Updated February 21st, 2024 at 10:36 IST

Toyota delays response to union's demands in wage talks

The ongoing labour-management discussions are scheduled to occur on February 28 and March 6, preceding the formal announcement of 2024 pay raises on March 13.

Reported by: Business Desk
Toyota wage negotiations | Image:Toyota

Toyota wage negotiations: The world's largest automaker, Toyota Motor, opted to hold off on Wednesday from providing a formal response to its union's requests for substantial pay raises and record bonuses, injecting some uncertainty into expectations for optimistic wage negotiations.

Traditionally, Toyota has set the pace for Japan's annual spring labour-management wage negotiations, often acceding to the union's demands in full on the first day of discussions for the past two years. However, a spokesperson for the automaker stated that talks would proceed to subsequent rounds without an immediate response.


The ongoing labour-management discussions are scheduled to occur twice more on February 28 and March 6, preceding the formal announcement of 2024 pay raises on March 13, alongside other major Japanese corporations. Should Toyota acquiesce to the union's demands entirely, it would signify the fourth consecutive year of full acceptance.

The Federation of All Toyota Workers' Union has put forth demands for record bonus payments equivalent to 7.6 months of salary, while also advocating for monthly pay increments of up to 28,440 yen ($189.57) based on job qualifications and roles.


This year's wage negotiations see Japanese labour unions pressing for pay rises surpassing those of the previous year, which were already the most substantial in over three decades. Anticipated formal offers from major corporations on March 13 are expected to include generous pay increases, followed by smaller firms in the subsequent months.

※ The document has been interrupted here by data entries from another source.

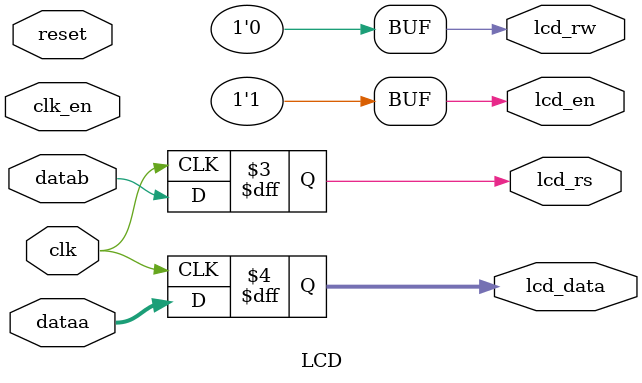
<source format=v>
module LCD (
	dataa,
	datab,
	clk,
	clk_en,
	reset,
	lcd_rs,
	lcd_rw,
	lcd_en,
	lcd_data
);

	input wire [7:0] dataa;
	input wire datab;
	input clk, clk_en, reset;
	output reg lcd_rs, lcd_rw, lcd_en;
	output reg [7:0] lcd_data;
	
	initial begin
		lcd_rw = 0;
		lcd_en = 1;
	end
	
	always @ (posedge clk) begin
		lcd_data <= dataa;
		lcd_rs <= datab;
	end
  
endmodule


</source>
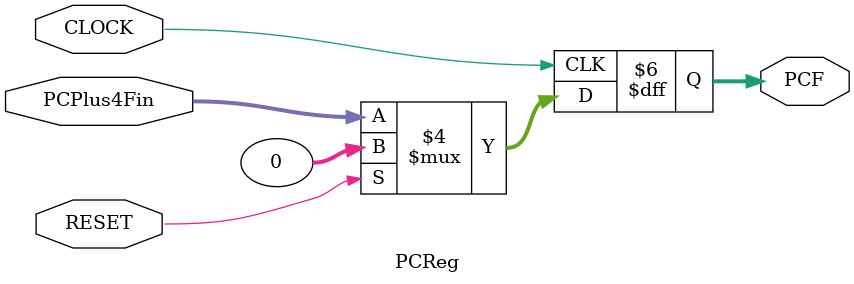
<source format=v>
`timescale 100fs/100fs
module PCReg(CLOCK,RESET,PCPlus4Fin,PCF);

input CLOCK,RESET;
input [31:0] PCPlus4Fin;
output reg [31:0] PCF;

always @(posedge CLOCK)
begin
    if(RESET!=1)
        PCF = PCPlus4Fin;
    else begin
        PCF <= 0;
    end
end

endmodule






</source>
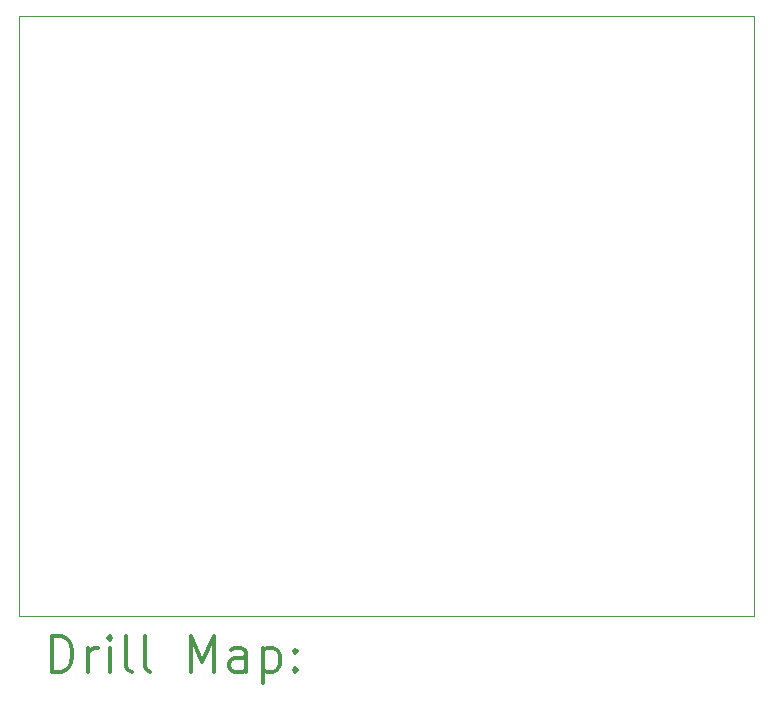
<source format=gbr>
%FSLAX45Y45*%
G04 Gerber Fmt 4.5, Leading zero omitted, Abs format (unit mm)*
G04 Created by KiCad (PCBNEW (5.1.9-0-10_14)) date 2021-05-14 14:17:34*
%MOMM*%
%LPD*%
G01*
G04 APERTURE LIST*
%TA.AperFunction,Profile*%
%ADD10C,0.050000*%
%TD*%
%ADD11C,0.200000*%
%ADD12C,0.300000*%
G04 APERTURE END LIST*
D10*
X5334000Y-8382000D02*
X5334000Y-3302000D01*
X11557000Y-8382000D02*
X5334000Y-8382000D01*
X11557000Y-3302000D02*
X11557000Y-8382000D01*
X5334000Y-3302000D02*
X11557000Y-3302000D01*
D11*
D12*
X5617928Y-8850214D02*
X5617928Y-8550214D01*
X5689357Y-8550214D01*
X5732214Y-8564500D01*
X5760786Y-8593072D01*
X5775071Y-8621643D01*
X5789357Y-8678786D01*
X5789357Y-8721643D01*
X5775071Y-8778786D01*
X5760786Y-8807357D01*
X5732214Y-8835929D01*
X5689357Y-8850214D01*
X5617928Y-8850214D01*
X5917928Y-8850214D02*
X5917928Y-8650214D01*
X5917928Y-8707357D02*
X5932214Y-8678786D01*
X5946500Y-8664500D01*
X5975071Y-8650214D01*
X6003643Y-8650214D01*
X6103643Y-8850214D02*
X6103643Y-8650214D01*
X6103643Y-8550214D02*
X6089357Y-8564500D01*
X6103643Y-8578786D01*
X6117928Y-8564500D01*
X6103643Y-8550214D01*
X6103643Y-8578786D01*
X6289357Y-8850214D02*
X6260786Y-8835929D01*
X6246500Y-8807357D01*
X6246500Y-8550214D01*
X6446500Y-8850214D02*
X6417928Y-8835929D01*
X6403643Y-8807357D01*
X6403643Y-8550214D01*
X6789357Y-8850214D02*
X6789357Y-8550214D01*
X6889357Y-8764500D01*
X6989357Y-8550214D01*
X6989357Y-8850214D01*
X7260786Y-8850214D02*
X7260786Y-8693072D01*
X7246500Y-8664500D01*
X7217928Y-8650214D01*
X7160786Y-8650214D01*
X7132214Y-8664500D01*
X7260786Y-8835929D02*
X7232214Y-8850214D01*
X7160786Y-8850214D01*
X7132214Y-8835929D01*
X7117928Y-8807357D01*
X7117928Y-8778786D01*
X7132214Y-8750214D01*
X7160786Y-8735929D01*
X7232214Y-8735929D01*
X7260786Y-8721643D01*
X7403643Y-8650214D02*
X7403643Y-8950214D01*
X7403643Y-8664500D02*
X7432214Y-8650214D01*
X7489357Y-8650214D01*
X7517928Y-8664500D01*
X7532214Y-8678786D01*
X7546500Y-8707357D01*
X7546500Y-8793072D01*
X7532214Y-8821643D01*
X7517928Y-8835929D01*
X7489357Y-8850214D01*
X7432214Y-8850214D01*
X7403643Y-8835929D01*
X7675071Y-8821643D02*
X7689357Y-8835929D01*
X7675071Y-8850214D01*
X7660786Y-8835929D01*
X7675071Y-8821643D01*
X7675071Y-8850214D01*
X7675071Y-8664500D02*
X7689357Y-8678786D01*
X7675071Y-8693072D01*
X7660786Y-8678786D01*
X7675071Y-8664500D01*
X7675071Y-8693072D01*
M02*

</source>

Private-sector economists project that major companies will propose wage hikes averaging around 3.9 per cent, the highest in 31 years. However, concerns persist that base pay adjustments, excluding seniority-based increments, may not keep pace with rising prices, thereby exerting downward pressure on real wages.


Prime Minister Fumio Kishida's administration pins hopes on wage negotiations to drive sustainable pay increases, stabilise inflation, and decisively address approximately two decades of deflation.

The outcome of this year's labour talks holds significant implications for the Bank of Japan (BOJ), which views sustained wage and price growth as prerequisites for the normalisation of monetary policy. Should workers secure the expected wage hikes, it could pave the way for the BOJ to exit its negative interest rate policy as early as March or April.